> _Passage to read_:
↓↓↓

After he and Tom board the Southern Gypsy, Elden recognizes Davey, but Tom insists that being a shopkeeper's apprentice was merely a ruse and that Davey is actually a pirate captain. Sylvia appears and hears Davey's threats, and she denounces him and informs Elden that she will marry him. There is no cargo aboard, only prisoners bound for a debtors' prison, so Dave takes them and frees the Southern Gypsy. Tom says that there is only one safe place for them, the pirate stronghold of Tortuga. The freed prisoners agree, so Davey has no choice but to lead them there.

On Tortuga, Davey is brought before a pirate tribunal that includes Henry Morgan, Captain Kidd, Mistress Ann Bonney, Captain Long Ben Avery and Blackbeard. They test Davey's alleged killer instinct by pitting him against Blackbeard. Davey wins the fight and is accepted into the Pirate Brotherhood. He learns that they are funded by a mysterious American, whose messenger Davey quickly recognizes as Elden's valet. He begs the pirates to help him attack Elden in Charleston, but they refuse and he is forced to proceed alone.

Back in Charleston, Davey disguises himself as a British aristocrat in order to infiltrate a costume ball that Elden is holding for Sylvia. He spirits Sylvia away and, by describing the wedding gown that Elden bought from a pirate, convinces her that her fiancé is corrupt. However, Elden recognizes Davey and jails him. That night, Sylvia secretly boards the Defiance and plans with Tom to paint a miniature armada on the lens of a telescope, which will trick Elden into thinking that he is being attacked by pirates. The trick works, and Elden signs a confession. Davey races to Lord Montrose's ship, but Elden arrives there first and shoots him. Tom and Davey's crew arrive and a sword fight ensues. Just as Davey chases Elden up a sail, the Pirate Brotherhood arrives to help. Panicking, Elden falls into the ocean.

In Tortuga months later, Davey is married to Sylvia and is revered as a powerful pirate. He arranges for a pardon for his fellow pirates, but news of a nearby ship loaded with gold quickly ends their reformation.

↑↑↑

> _Coordinates of named joints_:

↓↓↓

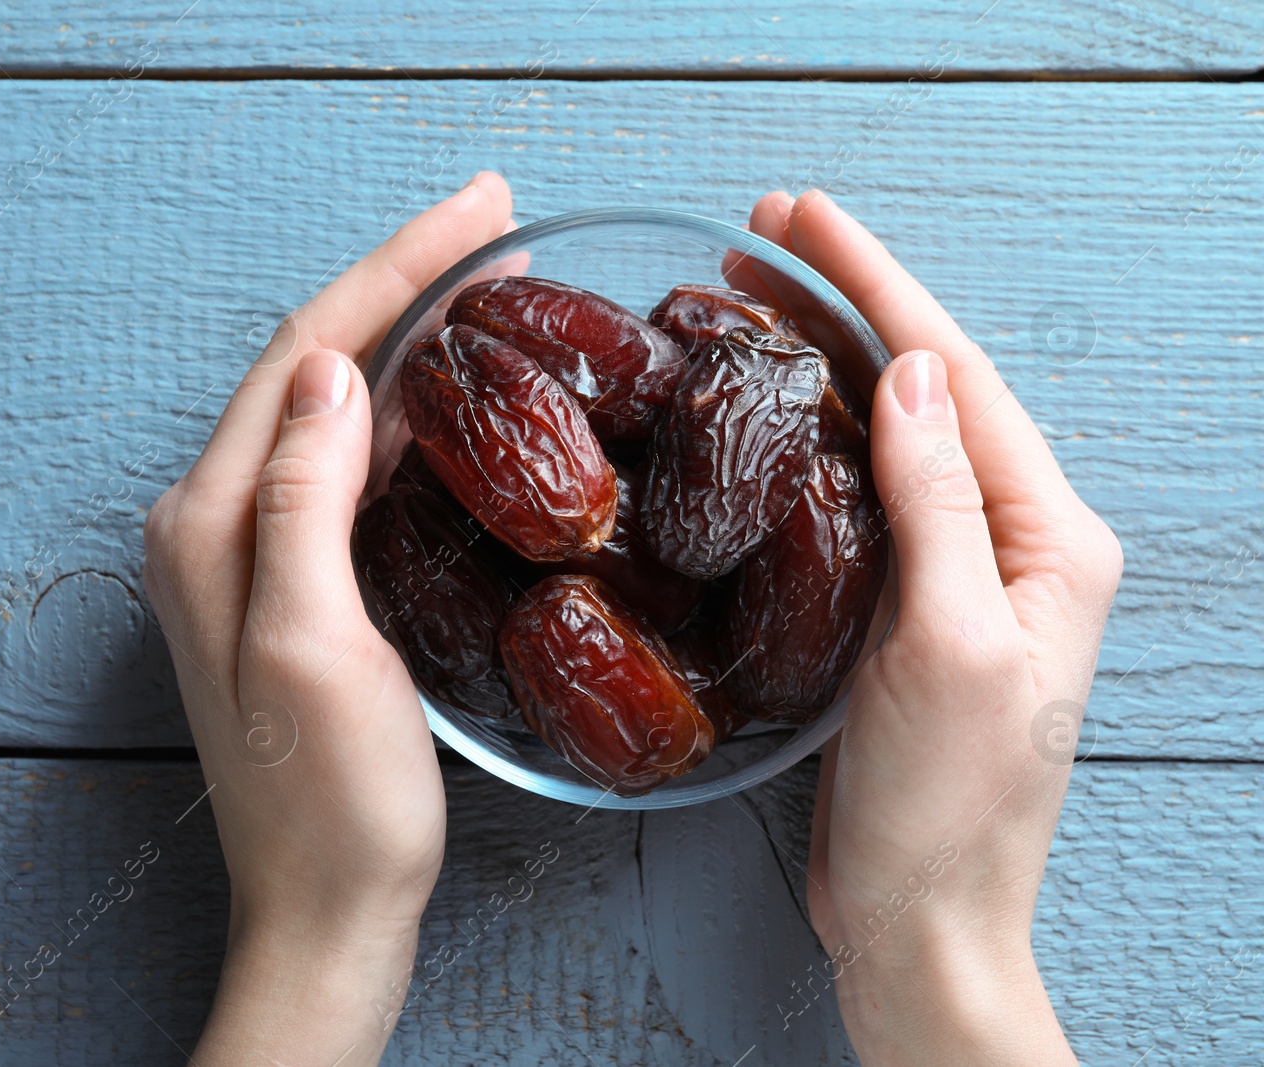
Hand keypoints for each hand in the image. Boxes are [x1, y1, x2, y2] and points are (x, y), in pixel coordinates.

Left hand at [143, 172, 513, 1064]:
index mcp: (210, 524)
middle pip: (307, 365)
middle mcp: (213, 525)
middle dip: (398, 282)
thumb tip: (328, 372)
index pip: (303, 355)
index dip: (393, 270)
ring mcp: (247, 555)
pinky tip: (443, 394)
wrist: (325, 914)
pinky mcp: (288, 586)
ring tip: (478, 281)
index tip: (478, 207)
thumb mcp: (316, 645)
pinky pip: (336, 466)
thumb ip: (301, 500)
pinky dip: (392, 412)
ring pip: (324, 408)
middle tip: (490, 219)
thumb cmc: (330, 806)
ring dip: (396, 337)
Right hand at [748, 190, 1120, 1064]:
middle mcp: (1009, 539)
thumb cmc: (948, 802)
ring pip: (887, 431)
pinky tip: (770, 410)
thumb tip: (917, 373)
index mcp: (1045, 537)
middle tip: (759, 234)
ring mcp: (955, 571)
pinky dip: (812, 435)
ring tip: (750, 298)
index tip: (801, 217)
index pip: (956, 376)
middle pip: (924, 387)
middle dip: (845, 301)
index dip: (875, 284)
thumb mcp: (950, 644)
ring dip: (824, 357)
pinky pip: (860, 491)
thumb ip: (939, 503)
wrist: (920, 916)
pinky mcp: (902, 604)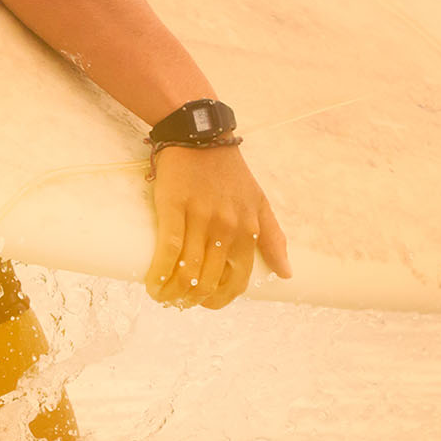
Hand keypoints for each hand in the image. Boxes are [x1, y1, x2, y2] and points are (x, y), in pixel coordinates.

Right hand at [141, 144, 291, 308]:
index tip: (206, 302)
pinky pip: (168, 249)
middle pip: (209, 281)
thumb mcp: (259, 203)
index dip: (221, 299)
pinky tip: (153, 285)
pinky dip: (160, 273)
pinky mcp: (173, 207)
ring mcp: (199, 218)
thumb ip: (274, 238)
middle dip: (194, 300)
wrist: (200, 137)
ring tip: (163, 297)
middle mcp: (226, 227)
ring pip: (188, 270)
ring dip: (174, 293)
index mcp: (248, 230)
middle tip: (180, 302)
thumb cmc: (230, 172)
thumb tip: (287, 273)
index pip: (237, 280)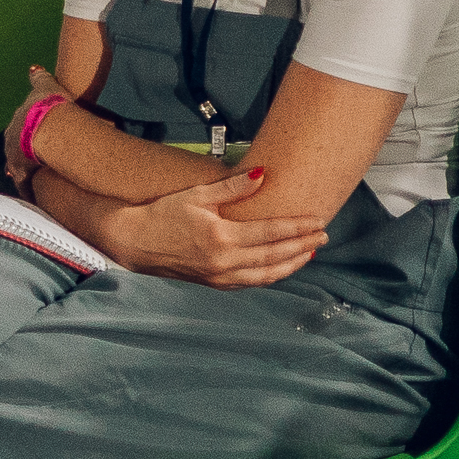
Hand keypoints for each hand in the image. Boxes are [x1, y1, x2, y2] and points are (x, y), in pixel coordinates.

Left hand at [8, 64, 64, 190]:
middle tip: (32, 166)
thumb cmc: (49, 104)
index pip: (17, 133)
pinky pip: (27, 187)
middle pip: (14, 152)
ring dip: (26, 177)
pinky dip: (32, 193)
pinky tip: (38, 200)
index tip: (27, 145)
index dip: (23, 139)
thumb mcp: (44, 85)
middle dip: (21, 158)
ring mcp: (14, 158)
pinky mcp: (23, 174)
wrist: (49, 124)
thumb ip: (39, 77)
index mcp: (16, 122)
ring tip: (37, 185)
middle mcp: (10, 141)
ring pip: (18, 171)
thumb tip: (34, 68)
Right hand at [106, 166, 327, 287]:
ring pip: (267, 274)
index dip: (298, 227)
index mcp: (222, 237)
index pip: (271, 232)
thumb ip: (232, 187)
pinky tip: (282, 267)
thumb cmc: (163, 213)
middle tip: (324, 236)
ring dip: (292, 264)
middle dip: (303, 246)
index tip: (319, 221)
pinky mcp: (215, 284)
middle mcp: (225, 261)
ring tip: (310, 253)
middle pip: (275, 255)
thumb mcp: (197, 195)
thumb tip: (263, 175)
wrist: (134, 242)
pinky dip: (271, 276)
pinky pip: (251, 283)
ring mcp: (220, 276)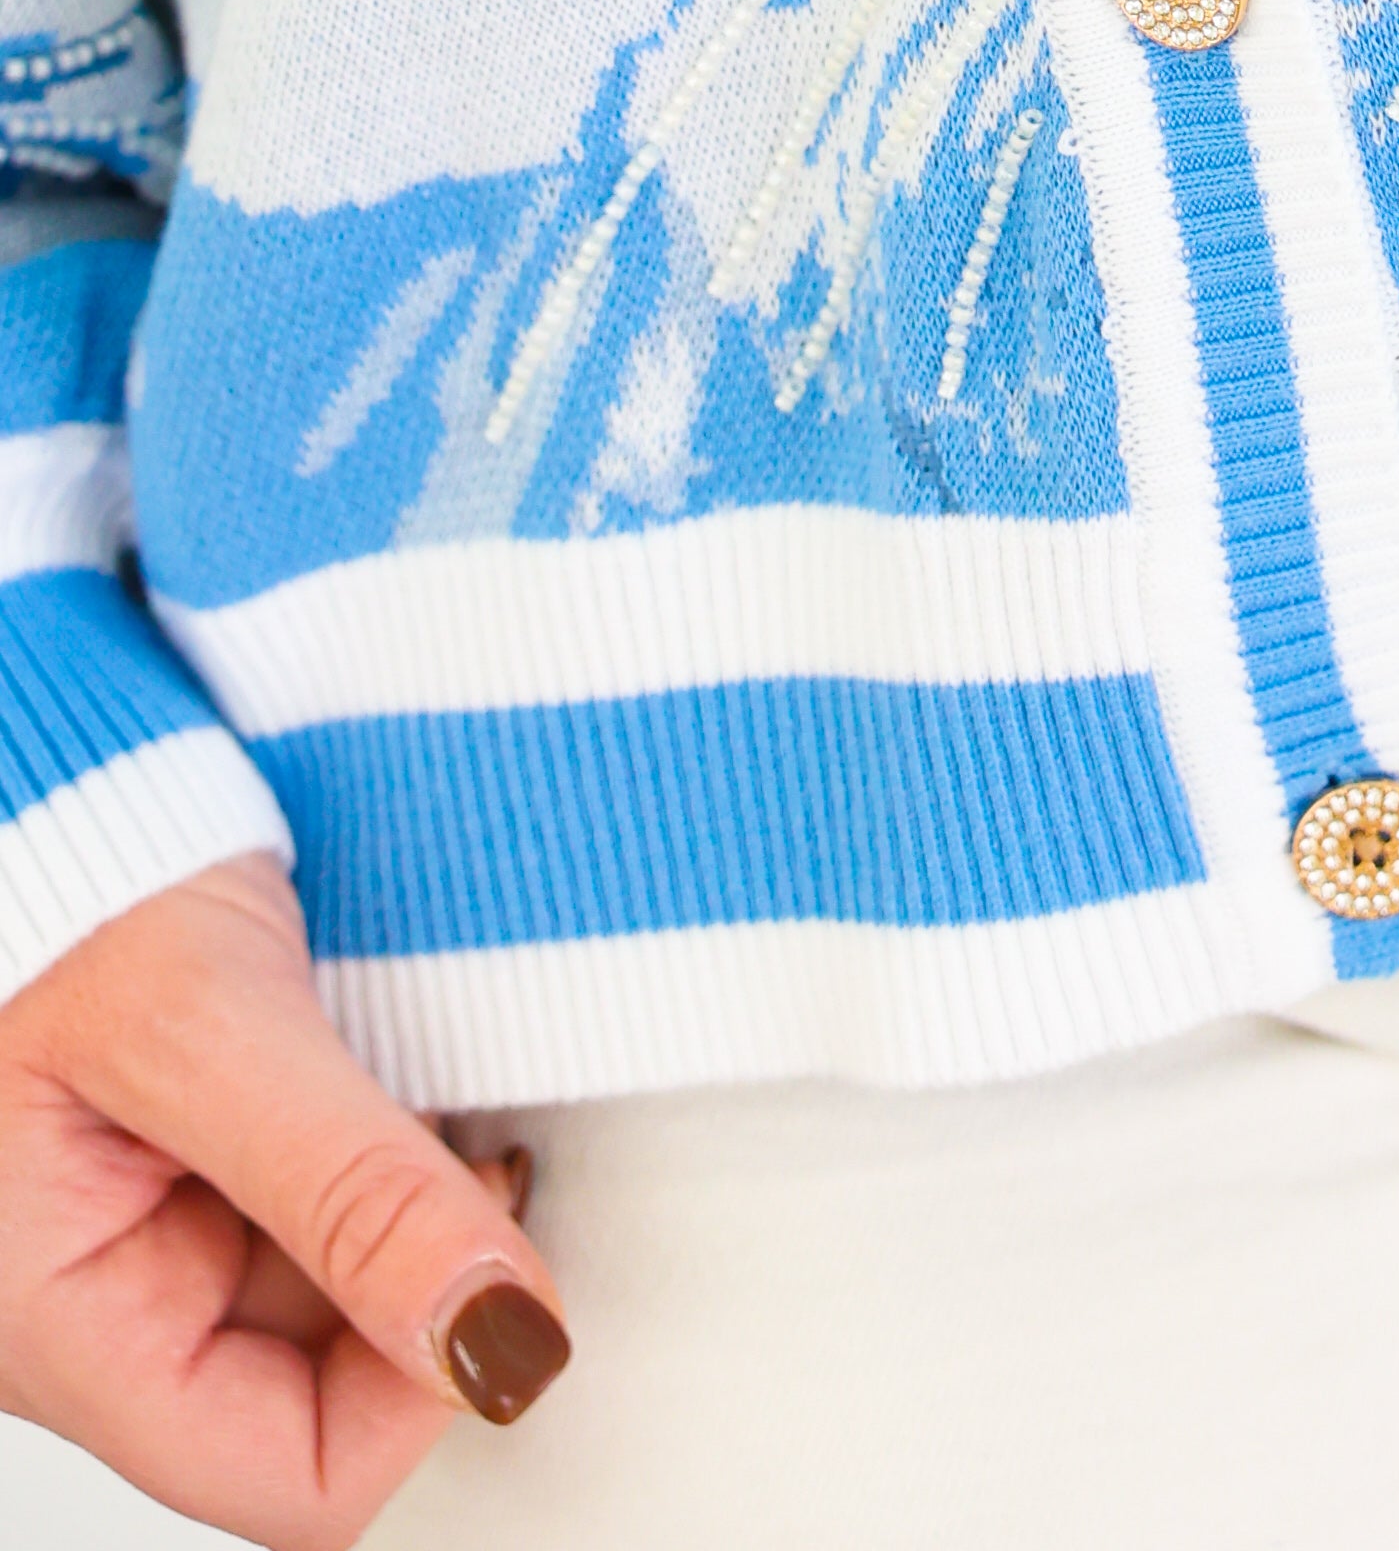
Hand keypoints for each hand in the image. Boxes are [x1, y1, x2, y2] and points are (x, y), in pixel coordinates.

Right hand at [0, 856, 570, 1545]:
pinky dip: (392, 1144)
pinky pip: (331, 1204)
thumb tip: (502, 1335)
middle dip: (429, 1275)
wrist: (26, 765)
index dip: (425, 1391)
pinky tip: (403, 1059)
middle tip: (486, 1137)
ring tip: (428, 1074)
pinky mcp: (200, 1167)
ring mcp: (156, 1239)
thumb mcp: (200, 1022)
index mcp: (64, 1328)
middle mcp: (109, 1310)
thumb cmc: (47, 877)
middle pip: (333, 1387)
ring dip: (418, 1200)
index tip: (505, 1255)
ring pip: (347, 1290)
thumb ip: (348, 1186)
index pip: (295, 1479)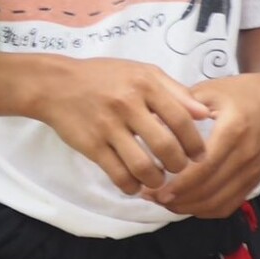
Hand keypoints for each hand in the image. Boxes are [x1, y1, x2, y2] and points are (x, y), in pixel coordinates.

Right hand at [31, 57, 210, 196]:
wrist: (54, 84)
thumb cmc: (102, 77)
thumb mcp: (141, 72)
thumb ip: (175, 90)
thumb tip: (205, 114)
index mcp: (144, 85)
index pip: (181, 120)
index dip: (195, 143)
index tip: (199, 155)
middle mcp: (126, 105)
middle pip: (165, 147)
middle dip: (178, 165)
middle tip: (178, 168)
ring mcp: (106, 127)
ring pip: (142, 166)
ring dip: (156, 180)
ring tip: (157, 179)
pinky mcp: (90, 145)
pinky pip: (117, 174)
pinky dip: (131, 186)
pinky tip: (135, 185)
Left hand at [157, 70, 259, 218]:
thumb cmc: (242, 94)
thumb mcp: (209, 91)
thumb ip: (180, 106)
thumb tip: (150, 124)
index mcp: (233, 131)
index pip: (204, 167)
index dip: (178, 183)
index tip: (154, 189)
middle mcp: (245, 155)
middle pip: (209, 189)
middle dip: (177, 199)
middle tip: (150, 196)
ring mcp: (252, 171)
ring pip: (219, 202)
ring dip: (189, 207)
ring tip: (163, 201)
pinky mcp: (255, 179)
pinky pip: (230, 204)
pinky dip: (207, 210)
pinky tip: (186, 204)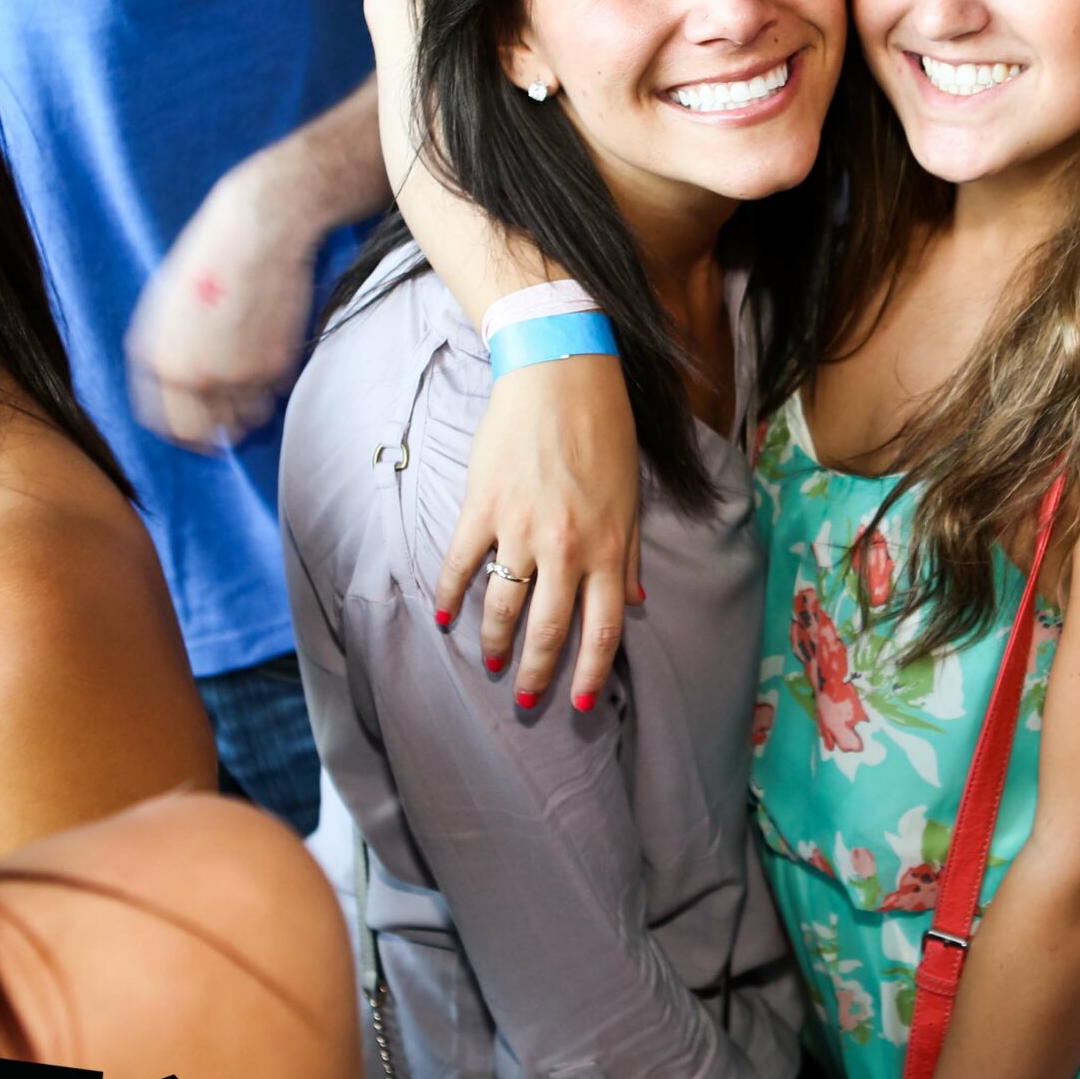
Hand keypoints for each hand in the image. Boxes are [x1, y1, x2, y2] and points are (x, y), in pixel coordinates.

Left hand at [127, 159, 321, 451]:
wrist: (258, 231)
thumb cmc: (207, 258)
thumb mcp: (163, 307)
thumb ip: (164, 354)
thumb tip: (176, 388)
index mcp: (160, 362)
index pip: (169, 425)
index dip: (184, 431)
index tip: (198, 428)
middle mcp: (195, 377)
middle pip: (206, 434)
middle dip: (217, 428)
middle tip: (228, 415)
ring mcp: (238, 376)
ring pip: (247, 419)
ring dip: (249, 406)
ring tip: (250, 372)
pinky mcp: (277, 366)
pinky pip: (275, 392)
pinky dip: (274, 380)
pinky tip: (270, 345)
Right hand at [436, 353, 641, 708]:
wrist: (560, 376)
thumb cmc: (604, 432)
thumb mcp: (630, 497)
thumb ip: (630, 555)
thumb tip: (636, 601)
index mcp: (608, 547)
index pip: (602, 629)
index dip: (590, 672)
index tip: (579, 702)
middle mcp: (566, 547)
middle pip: (550, 629)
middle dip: (536, 673)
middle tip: (524, 700)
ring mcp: (521, 529)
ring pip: (502, 606)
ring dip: (493, 642)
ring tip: (488, 663)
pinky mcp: (483, 507)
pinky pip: (462, 564)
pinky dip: (449, 595)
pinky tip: (444, 617)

↑↑↑

> _Your tasks_:
- A) In the plot summary, what do Sylvia and Tom plan to paint a miniature armada on?
- B) Reproduce the part of the plot summary that opens with the words containing "After he and" and closes with "lead them there.".
- C) Carry on the plot summary from its final sentence.

> _Answers by item_:
- A) The lens of a telescope.

- B)
After he and Tom board the Southern Gypsy, Elden recognizes Davey, but Tom insists that being a shopkeeper's apprentice was merely a ruse and that Davey is actually a pirate captain. Sylvia appears and hears Davey's threats, and she denounces him and informs Elden that she will marry him. There is no cargo aboard, only prisoners bound for a debtors' prison, so Dave takes them and frees the Southern Gypsy. Tom says that there is only one safe place for them, the pirate stronghold of Tortuga. The freed prisoners agree, so Davey has no choice but to lead them there.

- C)
==Cast==
- Donald O'Connor as Davey Crandall
- Helena Carter as Lady Sylvia Copeland
- Will Geer as Tom Botts
- John Emery as Governor Gerald Elden
- Stanley Logan as Lord Montrose
- Kathryn Givney as Lady Montrose
- Hayden Rorke as Malcolm Giles
- Morgan Farley as Caleb Nicholas
- Robert Barrat as Henry Morgan
- Alan Napier as Captain Kidd
- Glenn Strange as Captain Ben Avery
- Louis Bacigalupi as Blackbeard
- Hope Emerson as Mistress Ann Bonney
- Charles McGraw as Captain "Bloodthirsty" Ben Wickett

==Production==
The film was originally known as Half a Buccaneer and was announced in April 1949 with Donald O'Connor attached as its star. Oscar Brodney wrote the script. In August, the title was changed and filming began.

Some of the shots involving the ships at sea were taken from the Universal International 1950 film Buccaneer's Girl.

Actor Jeff Chandler narrates the opening of the film, talking about the history of the world's most vicious pirates and introducing viewers to O'Connor's character.

==Reception==
In a contemporary review for The New York Times, critic A. H. Weiler wrote: "Far be it from this viewer to dispute matters of piracy with Universal-International, but 'Double Crossbones' ... has practically all the noted. buccaneers in history assembled at the same table in happy conclave. Historical accuracy aside, however, this travesty ... has the grace not to take itself seriously even though it is all dressed up in bright Technicolor. ... 'Double Crossbones' is a limp lampoon. Piracy must have been more fun and Universal's synthetic buccaneers seem to have missed the boat this time."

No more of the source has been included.